▸ Exercise instructions
From the rugby match preview below, reproduce word for word the passage from "No doubt, the" up to and including "Berkshire neighbours tomorrow.".

▸ Passage shown
========
Following a superb bonus point, 52-30 victory over 3rd-placed Bournemouth last week, Maids head into their 2nd derby of the season full of confidence, looking to break into the top 3 and claim the Berkshire bragging rights, in what is the first league fixture at 1st XV level between them and Bracknell for 10 years.

No doubt, the standout name in the Bracknell line-up is former London Irish and Tonga number 8, Chris Hala’Ufia. Famed for his uncompromising style of play and big hits, he’ll be looking to get his team on the front foot, and provide quick ball for young fly half Vic Hardwicke. At full back, Cam Macdonald, a loan signing from Chinnor, is one to watch, whilst skipper James Ingle is likely to partner Hala’Ufia in the back row, along with youngster Tom Scott. For the Lily Hill Park men, defeat a week ago to bottom side, Hornets, 42-17 means they currently occupy a place in the bottom half of the South West Premier table, something they will be determined to rectify by beating their Berkshire neighbours tomorrow.
========
▸ Given information
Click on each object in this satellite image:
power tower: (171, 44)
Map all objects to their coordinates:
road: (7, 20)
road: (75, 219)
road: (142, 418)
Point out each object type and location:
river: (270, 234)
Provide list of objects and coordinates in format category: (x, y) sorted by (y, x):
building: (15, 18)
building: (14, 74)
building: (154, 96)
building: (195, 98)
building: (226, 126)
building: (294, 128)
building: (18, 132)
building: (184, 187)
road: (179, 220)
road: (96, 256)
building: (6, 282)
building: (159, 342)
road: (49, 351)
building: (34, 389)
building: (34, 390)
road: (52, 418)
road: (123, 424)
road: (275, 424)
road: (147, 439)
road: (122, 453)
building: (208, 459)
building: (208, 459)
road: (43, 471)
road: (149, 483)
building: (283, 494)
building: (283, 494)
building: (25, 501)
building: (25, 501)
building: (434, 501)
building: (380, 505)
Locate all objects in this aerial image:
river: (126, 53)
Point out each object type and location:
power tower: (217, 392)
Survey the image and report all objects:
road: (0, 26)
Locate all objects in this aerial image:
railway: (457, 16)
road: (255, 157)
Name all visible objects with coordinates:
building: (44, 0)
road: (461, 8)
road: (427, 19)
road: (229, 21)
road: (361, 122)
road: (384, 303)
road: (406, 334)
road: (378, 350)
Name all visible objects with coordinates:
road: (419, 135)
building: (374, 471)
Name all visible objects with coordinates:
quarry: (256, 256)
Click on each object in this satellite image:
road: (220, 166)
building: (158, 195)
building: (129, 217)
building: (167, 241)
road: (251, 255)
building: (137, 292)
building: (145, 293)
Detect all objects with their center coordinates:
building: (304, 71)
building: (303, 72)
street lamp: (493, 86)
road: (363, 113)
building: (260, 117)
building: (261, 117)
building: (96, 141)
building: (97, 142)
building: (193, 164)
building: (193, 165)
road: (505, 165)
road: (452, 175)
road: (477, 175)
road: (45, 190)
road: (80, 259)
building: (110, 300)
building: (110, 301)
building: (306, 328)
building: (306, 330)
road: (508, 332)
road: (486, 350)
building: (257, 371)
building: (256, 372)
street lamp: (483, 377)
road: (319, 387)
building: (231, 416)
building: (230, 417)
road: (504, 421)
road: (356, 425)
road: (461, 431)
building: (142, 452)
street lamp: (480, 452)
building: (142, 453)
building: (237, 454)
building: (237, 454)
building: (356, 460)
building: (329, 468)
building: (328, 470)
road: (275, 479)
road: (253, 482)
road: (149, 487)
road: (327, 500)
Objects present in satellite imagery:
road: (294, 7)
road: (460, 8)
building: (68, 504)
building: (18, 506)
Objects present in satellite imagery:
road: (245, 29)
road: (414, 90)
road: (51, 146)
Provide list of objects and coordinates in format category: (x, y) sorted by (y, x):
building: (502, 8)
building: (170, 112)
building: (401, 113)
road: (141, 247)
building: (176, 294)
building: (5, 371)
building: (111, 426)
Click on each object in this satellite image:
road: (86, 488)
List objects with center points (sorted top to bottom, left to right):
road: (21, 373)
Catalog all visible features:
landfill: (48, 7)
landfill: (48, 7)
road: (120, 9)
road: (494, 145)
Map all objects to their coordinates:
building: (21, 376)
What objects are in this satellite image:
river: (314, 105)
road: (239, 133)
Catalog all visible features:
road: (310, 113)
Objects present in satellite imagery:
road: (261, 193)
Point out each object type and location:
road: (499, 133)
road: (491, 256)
========
▸ Solution to this task
No doubt, the standout name in the Bracknell line-up is former London Irish and Tonga number 8, Chris Hala’Ufia. Famed for his uncompromising style of play and big hits, he’ll be looking to get his team on the front foot, and provide quick ball for young fly half Vic Hardwicke. At full back, Cam Macdonald, a loan signing from Chinnor, is one to watch, whilst skipper James Ingle is likely to partner Hala’Ufia in the back row, along with youngster Tom Scott. For the Lily Hill Park men, defeat a week ago to bottom side, Hornets, 42-17 means they currently occupy a place in the bottom half of the South West Premier table, something they will be determined to rectify by beating their Berkshire neighbours tomorrow.